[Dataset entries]

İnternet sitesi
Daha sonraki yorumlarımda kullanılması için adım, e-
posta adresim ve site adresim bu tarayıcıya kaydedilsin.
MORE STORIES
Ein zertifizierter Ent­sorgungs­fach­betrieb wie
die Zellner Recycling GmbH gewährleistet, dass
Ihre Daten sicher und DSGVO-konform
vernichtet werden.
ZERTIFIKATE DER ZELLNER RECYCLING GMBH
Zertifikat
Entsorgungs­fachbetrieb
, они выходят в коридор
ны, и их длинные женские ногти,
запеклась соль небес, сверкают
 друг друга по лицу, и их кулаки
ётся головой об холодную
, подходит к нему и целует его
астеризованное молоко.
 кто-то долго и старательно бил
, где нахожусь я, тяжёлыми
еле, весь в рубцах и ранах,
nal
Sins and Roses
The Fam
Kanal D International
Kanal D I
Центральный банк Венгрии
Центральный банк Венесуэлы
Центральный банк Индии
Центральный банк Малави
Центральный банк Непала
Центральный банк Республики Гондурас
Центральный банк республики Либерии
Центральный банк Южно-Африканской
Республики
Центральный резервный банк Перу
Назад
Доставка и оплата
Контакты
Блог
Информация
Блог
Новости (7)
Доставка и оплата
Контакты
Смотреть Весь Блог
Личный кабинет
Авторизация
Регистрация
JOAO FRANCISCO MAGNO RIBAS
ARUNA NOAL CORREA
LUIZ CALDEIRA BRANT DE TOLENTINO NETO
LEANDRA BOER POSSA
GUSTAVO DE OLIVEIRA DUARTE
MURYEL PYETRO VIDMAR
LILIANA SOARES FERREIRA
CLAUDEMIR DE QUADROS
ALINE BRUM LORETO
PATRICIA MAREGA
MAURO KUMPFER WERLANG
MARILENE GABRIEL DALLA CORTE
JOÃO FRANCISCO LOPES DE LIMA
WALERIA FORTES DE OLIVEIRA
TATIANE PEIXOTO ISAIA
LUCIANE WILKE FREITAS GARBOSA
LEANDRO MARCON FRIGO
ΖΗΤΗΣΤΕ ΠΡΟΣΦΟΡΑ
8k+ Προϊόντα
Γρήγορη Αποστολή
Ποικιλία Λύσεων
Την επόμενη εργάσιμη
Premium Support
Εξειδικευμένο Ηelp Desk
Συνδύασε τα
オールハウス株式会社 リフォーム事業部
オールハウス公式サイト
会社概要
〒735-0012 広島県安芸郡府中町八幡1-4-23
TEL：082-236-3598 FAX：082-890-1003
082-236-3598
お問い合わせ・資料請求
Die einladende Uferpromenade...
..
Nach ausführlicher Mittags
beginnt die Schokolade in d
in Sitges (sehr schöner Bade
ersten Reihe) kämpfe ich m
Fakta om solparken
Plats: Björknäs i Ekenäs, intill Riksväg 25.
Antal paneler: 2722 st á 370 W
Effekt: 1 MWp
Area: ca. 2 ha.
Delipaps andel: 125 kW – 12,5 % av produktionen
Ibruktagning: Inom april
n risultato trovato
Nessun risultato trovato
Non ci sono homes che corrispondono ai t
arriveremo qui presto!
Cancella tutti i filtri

• **ABOUT THIS TASK**
Search the records above for the string "FRANCISCO". Report each line that has it.

• **SOLUTION**
JOAO FRANCISCO MAGNO RIBAS
JOÃO FRANCISCO LOPES DE LIMA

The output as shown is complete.